“Yes, indeed, it helps. All combination of force adds by the sum of its participation to the original amount of force combined.”
Taken in conjunction with other, similar assertions in this connection—“Its force is freed and multiplied by the sum of your participation”; “For every vibration of pure constructive purpose among the Allied forces, we have added two”; “Force united is more powerful by half than similar forces separately striving”; etc.—it seems probable that these expressions were intended as figures of speech, emphasizing the increased potency of united purpose on our plane and the ability of the free forces to reinforce it in proportion to its actual vitality, rather than as mathematical statements of the exact degree to which this reinforcement and co-operation may be carried.
Mentioning that sometimes they seemed to make a distinction between purpose and force, and again to use the terms interchangeably, Mr. Kendal said he would like to know the character of each. “Is purpose like the direction of an electric current, and force like amperage and voltage?” he asked. “Or is purpose the road, and force the velocity in following it? Is purpose qualitative, and force quantitative? Is the distinction between them along some of these lines?”

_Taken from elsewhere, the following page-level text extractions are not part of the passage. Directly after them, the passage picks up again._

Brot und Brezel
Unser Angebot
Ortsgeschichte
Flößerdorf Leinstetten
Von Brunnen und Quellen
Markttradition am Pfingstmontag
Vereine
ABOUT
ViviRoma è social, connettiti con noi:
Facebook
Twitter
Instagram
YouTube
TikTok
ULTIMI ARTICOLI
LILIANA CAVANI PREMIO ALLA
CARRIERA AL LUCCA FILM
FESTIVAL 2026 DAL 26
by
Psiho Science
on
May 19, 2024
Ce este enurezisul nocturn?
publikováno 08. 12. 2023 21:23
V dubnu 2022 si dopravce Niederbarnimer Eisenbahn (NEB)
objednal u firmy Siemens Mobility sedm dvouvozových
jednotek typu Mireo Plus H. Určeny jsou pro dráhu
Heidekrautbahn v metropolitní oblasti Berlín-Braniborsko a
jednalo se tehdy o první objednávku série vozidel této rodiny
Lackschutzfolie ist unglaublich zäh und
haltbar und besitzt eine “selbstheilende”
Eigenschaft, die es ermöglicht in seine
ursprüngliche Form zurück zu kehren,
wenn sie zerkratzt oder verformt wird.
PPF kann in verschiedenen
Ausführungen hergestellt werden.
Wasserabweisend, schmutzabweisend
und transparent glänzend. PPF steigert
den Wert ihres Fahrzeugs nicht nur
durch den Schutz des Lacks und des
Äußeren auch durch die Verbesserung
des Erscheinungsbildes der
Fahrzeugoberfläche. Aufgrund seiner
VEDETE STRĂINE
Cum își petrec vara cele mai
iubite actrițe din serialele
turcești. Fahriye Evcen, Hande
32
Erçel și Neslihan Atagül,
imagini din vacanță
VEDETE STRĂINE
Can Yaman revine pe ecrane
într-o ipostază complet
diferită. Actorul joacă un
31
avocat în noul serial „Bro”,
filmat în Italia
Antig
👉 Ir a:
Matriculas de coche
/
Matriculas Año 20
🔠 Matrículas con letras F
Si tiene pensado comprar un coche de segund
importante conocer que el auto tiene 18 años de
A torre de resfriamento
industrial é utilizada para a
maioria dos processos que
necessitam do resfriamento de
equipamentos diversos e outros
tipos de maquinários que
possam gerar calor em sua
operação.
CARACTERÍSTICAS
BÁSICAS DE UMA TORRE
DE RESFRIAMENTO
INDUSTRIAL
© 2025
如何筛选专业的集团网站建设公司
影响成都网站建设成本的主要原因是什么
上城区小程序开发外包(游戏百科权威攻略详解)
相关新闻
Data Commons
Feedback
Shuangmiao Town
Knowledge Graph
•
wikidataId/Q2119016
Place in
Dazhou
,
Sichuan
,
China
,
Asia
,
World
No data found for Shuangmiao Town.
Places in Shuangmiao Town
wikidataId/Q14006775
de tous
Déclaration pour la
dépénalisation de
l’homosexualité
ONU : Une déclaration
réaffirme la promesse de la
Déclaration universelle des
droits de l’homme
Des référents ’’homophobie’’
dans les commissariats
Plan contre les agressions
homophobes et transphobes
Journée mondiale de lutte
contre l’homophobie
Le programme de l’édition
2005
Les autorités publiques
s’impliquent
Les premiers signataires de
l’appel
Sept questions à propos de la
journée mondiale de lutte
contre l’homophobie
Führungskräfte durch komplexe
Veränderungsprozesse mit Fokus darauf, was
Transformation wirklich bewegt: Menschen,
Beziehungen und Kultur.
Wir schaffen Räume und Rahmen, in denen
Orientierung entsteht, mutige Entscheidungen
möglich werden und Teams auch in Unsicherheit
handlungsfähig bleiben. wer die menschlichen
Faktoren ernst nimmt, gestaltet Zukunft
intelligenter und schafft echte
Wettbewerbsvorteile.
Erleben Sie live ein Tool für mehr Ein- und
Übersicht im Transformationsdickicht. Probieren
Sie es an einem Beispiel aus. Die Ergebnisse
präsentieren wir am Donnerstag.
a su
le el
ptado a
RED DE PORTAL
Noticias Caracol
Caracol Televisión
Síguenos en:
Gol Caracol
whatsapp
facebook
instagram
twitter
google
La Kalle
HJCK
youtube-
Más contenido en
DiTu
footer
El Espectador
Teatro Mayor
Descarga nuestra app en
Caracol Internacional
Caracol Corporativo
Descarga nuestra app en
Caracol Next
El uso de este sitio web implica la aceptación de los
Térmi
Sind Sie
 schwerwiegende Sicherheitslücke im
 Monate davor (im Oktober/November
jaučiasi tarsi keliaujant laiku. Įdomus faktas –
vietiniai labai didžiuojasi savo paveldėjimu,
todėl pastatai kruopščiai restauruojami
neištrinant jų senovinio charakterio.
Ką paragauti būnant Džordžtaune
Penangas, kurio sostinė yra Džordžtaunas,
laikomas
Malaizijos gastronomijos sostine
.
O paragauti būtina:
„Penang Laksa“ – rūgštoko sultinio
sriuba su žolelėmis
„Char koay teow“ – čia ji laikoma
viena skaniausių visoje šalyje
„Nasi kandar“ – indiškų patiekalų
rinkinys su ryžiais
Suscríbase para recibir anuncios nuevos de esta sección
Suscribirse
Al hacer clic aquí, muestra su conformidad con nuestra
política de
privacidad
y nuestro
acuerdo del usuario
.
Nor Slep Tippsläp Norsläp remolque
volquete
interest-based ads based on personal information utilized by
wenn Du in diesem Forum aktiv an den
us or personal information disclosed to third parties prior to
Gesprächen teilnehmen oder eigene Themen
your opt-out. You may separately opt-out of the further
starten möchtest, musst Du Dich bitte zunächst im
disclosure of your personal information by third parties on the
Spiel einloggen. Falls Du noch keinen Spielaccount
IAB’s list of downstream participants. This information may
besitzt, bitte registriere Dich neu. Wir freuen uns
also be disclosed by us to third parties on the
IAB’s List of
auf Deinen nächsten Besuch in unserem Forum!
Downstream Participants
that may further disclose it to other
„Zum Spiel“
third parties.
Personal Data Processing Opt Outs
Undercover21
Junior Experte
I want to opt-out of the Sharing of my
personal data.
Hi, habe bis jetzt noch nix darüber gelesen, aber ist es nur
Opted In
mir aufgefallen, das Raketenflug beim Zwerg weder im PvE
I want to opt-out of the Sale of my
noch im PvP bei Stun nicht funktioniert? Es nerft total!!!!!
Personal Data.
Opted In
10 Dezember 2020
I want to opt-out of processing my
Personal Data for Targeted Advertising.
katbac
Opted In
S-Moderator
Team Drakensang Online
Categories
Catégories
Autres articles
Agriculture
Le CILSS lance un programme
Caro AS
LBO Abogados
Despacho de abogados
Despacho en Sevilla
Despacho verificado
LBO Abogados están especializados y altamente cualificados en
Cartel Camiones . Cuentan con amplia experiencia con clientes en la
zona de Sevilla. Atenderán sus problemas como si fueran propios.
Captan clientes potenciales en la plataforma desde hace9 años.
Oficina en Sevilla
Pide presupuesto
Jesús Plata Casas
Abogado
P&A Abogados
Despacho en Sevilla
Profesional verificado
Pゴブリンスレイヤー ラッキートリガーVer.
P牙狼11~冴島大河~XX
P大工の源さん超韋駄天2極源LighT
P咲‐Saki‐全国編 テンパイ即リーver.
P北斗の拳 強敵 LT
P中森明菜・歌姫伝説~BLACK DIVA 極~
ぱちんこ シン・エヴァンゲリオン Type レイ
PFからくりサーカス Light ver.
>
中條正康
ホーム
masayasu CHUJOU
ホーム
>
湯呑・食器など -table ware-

“It is along all those lines,” was the reply. “Purpose is the force that draws. Force is the purpose that pushes.”
Like various others to whom these messages first came through me, Mr. Kendal had been trying, with some success, to obtain direct communication. Mary facetiously described his pencil as “a good burro,” and mine as “a real hawse.” I had thought this dialecticism differently spelled, but he reminded me that “hoss” belonged to New England, and “hawse” to Mary’s native state, Kentucky.
While the pencil-point rested idly on the paper, we talked about the sensations accompanying its movement, and about the probable direction of the force propelling it. To him, the impulse seemed to come first and chiefly through the consciousness; to me, it seemed a physical force externally applied to the pencil, notwithstanding occasional consciousness of what the message would be; but we were agreed that it was difficult, at first, to be sure that the impulse was not in some unrecognized way our own.
“It has been amusing to us to see you two struggle against our psychical intrusions,” Mary remarked, at this point. “We do push the pencil. We also reach the mind. Sometimes the one, sometimes the other, is what does the trick. It is easier for us to impress the mind, but harder for you to recognize that suggestion as ours. You think it’s your own, and fight. Margaret is even more resistant than Manzie—perhaps because she has more responsibility to other people.”
“Are present conditions—the gathering of the clans for the coming struggle—going to enable many people to do this, who have never done it before and otherwise would have been unable to do it?” he asked.
“Yes; but the danger of that is that the other forces will find their own channels, and steal and defile some of ours. So we can’t advise people to experiment, unless they can absolutely identify the force here, and only a few, comparatively, can do that.”
He said that he had hesitated to ask questions of his own pencil, being unwilling to go too far in this until he had checked it up through me.